Daisys API endpoints

While Daisys recommends the use of the Python client, the Daisys API endpoints are available for use with other languages. In addition to the current document, the FastAPI-generated documentation is available:

See also the FastAPI documentation on how to generate clients for other languages.

The “Speak” API provides a REST interface to its three main data structures: models, voices, and takes.

This is best demonstrated in the curl example, where JSON objects are constructed as strings in a shell script. See JSON input structures for more information on JSON input.

Websocket Endpoints

The following endpoint can be used to retrieve an URL for making a direct websocket connection to a worker by issuing a GET request:

https://api.daisys.ai/v1/speak/websocket?model=<model>

As can be seen, the model to use must be specified when making a request for a worker URL, which allows the Daisys API to better distribute requests to workers with preloaded models.

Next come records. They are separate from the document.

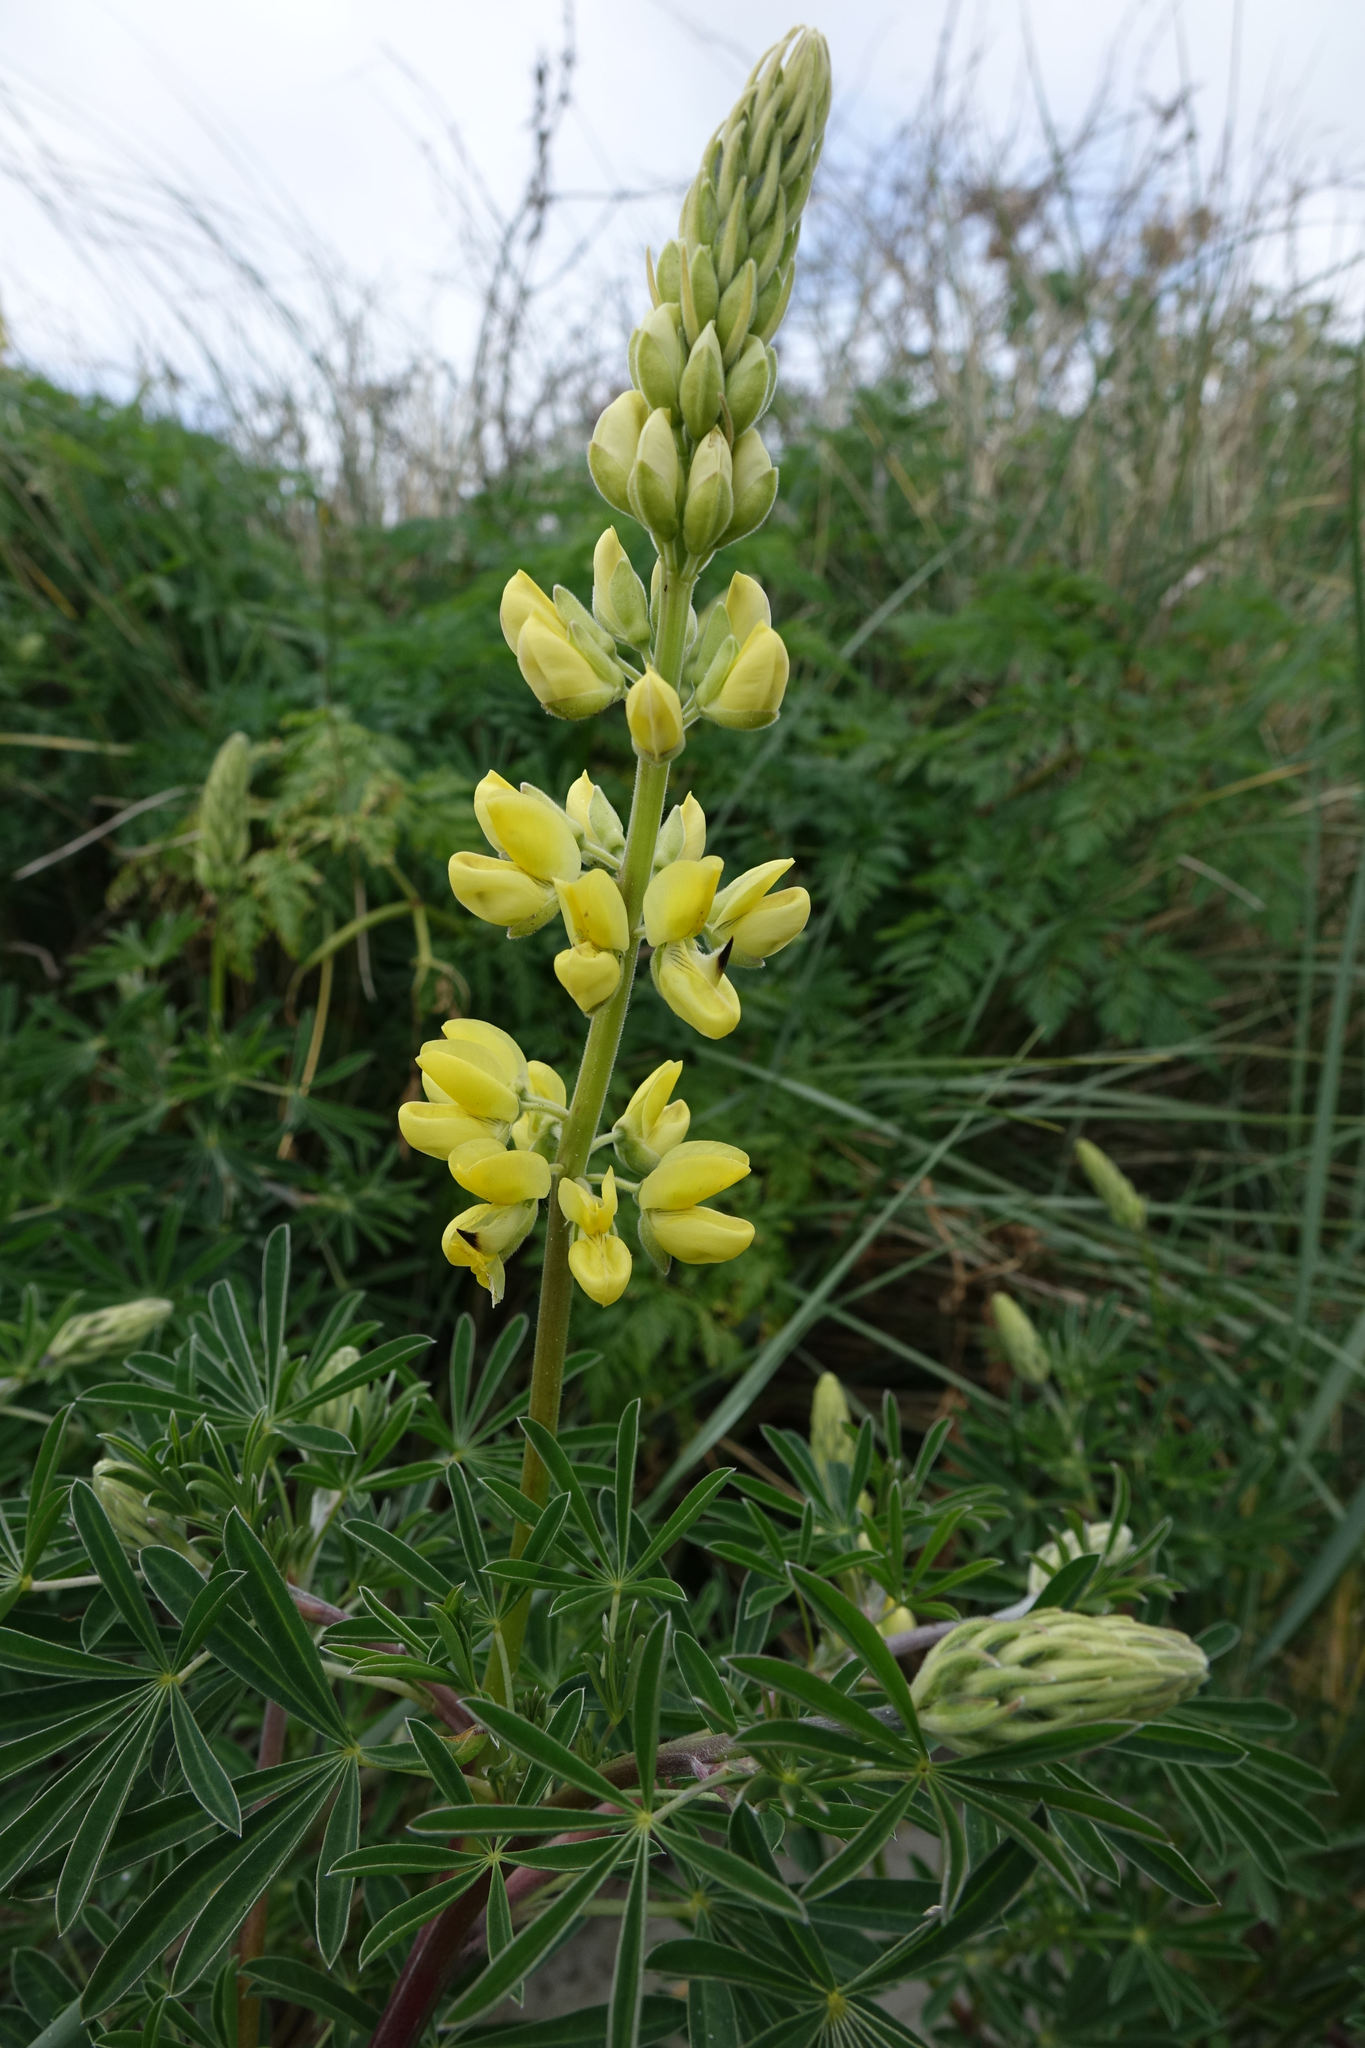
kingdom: Plantae
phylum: Tracheophyta
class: Magnoliopsida
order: Fabales
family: Fabaceae
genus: Lupinus
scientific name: Lupinus arboreus
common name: Yellow bush lupine
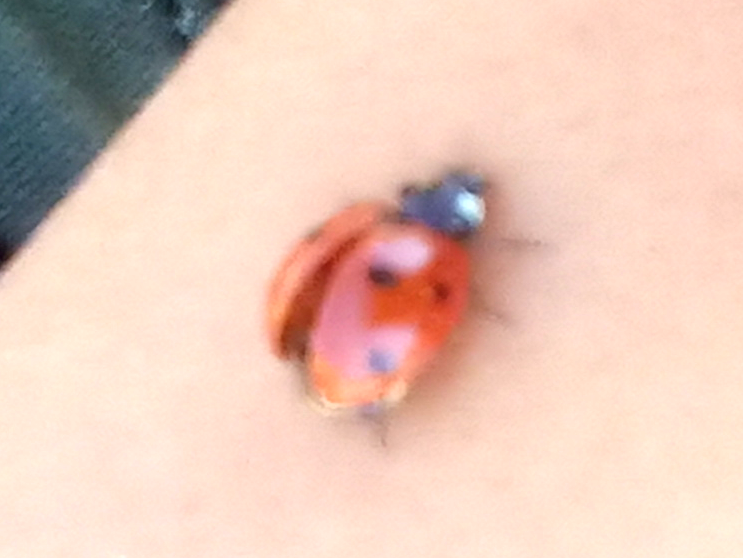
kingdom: Animalia
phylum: Arthropoda
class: Insecta
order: Coleoptera
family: Coccinellidae
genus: Coccinella
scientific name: Coccinella septempunctata
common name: Sevenspotted lady beetle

For the same reason, whenever a websocket is disconnected, a new URL must be requested through the above endpoint. Disconnection may happen from time to time but shall not happen during the processing of a request. The provided URLs expire after 1 hour. A connection may remain open longer than that, but new connections must request a new URL.

The endpoint returns the following JSON body:

{
  "websocket_url": "<url>"
}

Authentication Endpoints

To make use of the Daisys API, first an access token must be granted. This can be retrieved by a POST request to the auth/login endpoint:

https://api.daisys.ai/auth/login

The content body should have the form:

{
  "email": <user@example.com>,
  "password": <password>
}

On failure, a 401 HTTP status is returned. (In the client library, an exception is raised.) On success, a JSON object containing access_token and refresh_token fields is provided.

The access_token string should be attached to all GET and POST requests in the HTTP header, in the following form:

Authorization: Bearer <access_token>

Furthermore if the access_token is no longer working, the refresh_token can be used to get a new one without supplying the password:

https://api.daisys.ai/auth/refresh

In this case the POST request should have the form:

{
  "email": <user@example.com>,
  "refresh_token": <refresh_token>
}

The response contains new access_token and refresh_token fields. This allows to continually refresh an initial token whenever needed, so that the API can be used without providing a password.

Note that this token refresh logic is taken care of automatically by the Python client library. The client can also be initiated with just an email and refresh token rather than an email and password, so that credentials need not be provided to the Daisys API client. It is also alternatively possible to request a permatoken, which does not need to be refreshed.

On the other hand, refresh tokens can be revoked at any time through the following POST endpoint:

with content body of the form:

{
  "refresh_token": <refresh_token>,
}

JSON input structures

POST endpoints, namely takes/generate and voices/generate, take input in their content body in the form of JSON objects.

The structure of all such objects can be inferred by reading the models, since the fields can be translated directly to JSON. Nonetheless some of the embedded structures and optional fields can be confusing, thus we give some examples here.

A minimal example of TakeGenerate:

{
  "text": "This is some text to speak.",
  "prosody": {"pace": -3, "pitch": 0, "expression": 4},
  "voice_id": "01h3anwqdh1q6zhf9s9s239wky",
}

Optional fields such as style, override_language, and done_webhook can be added as desired.

Here is an example of TakeGenerate using all available fields:

{
  "text": "This is some text to speak.",
  "override_language": "en-GB",
  "prosody": {"pace": -3, "pitch": 0, "expression": 4},
  "voice_id": "01h3anwqdh1q6zhf9s9s239wky",
  "style": ["narrator"],
  "status_webhook": "https://myservice.com/daisys_webhooks/take_status/1234",
  "done_webhook": "https://myservice.com/daisys_webhooks/take_done/1234",
}

Note that override_language is provided here as an example, but if it is not provided (is null) then the Daisys API will attempt to pronounce words in the correct language on a per-word basis. If it is provided, then the model may for example mispronounce loan words, since it assumes a single language for the input text. The presence of the style field depends on the model in use, as does the supported prosody types, although all models support the simple prosody type with pace, pitch, and expression being integer values from -10 to 10. Specific information about the model can be retrieved by the /speak/models endpoint.

Finally, here is an example of input for voices/generate:

{
  "name": "Bob",
  "default_prosody": {"pace": 0, "pitch": 0, "expression": 0},
  "model": "eng_base",
  "gender": "male",
  "done_webhook": "https://myservice.com/daisys_webhooks/voice_done/1234",
}

Here, a default prosody is specified for the voice, which is adopted in subsequent /take/generate requests if prosody is not provided (left as null).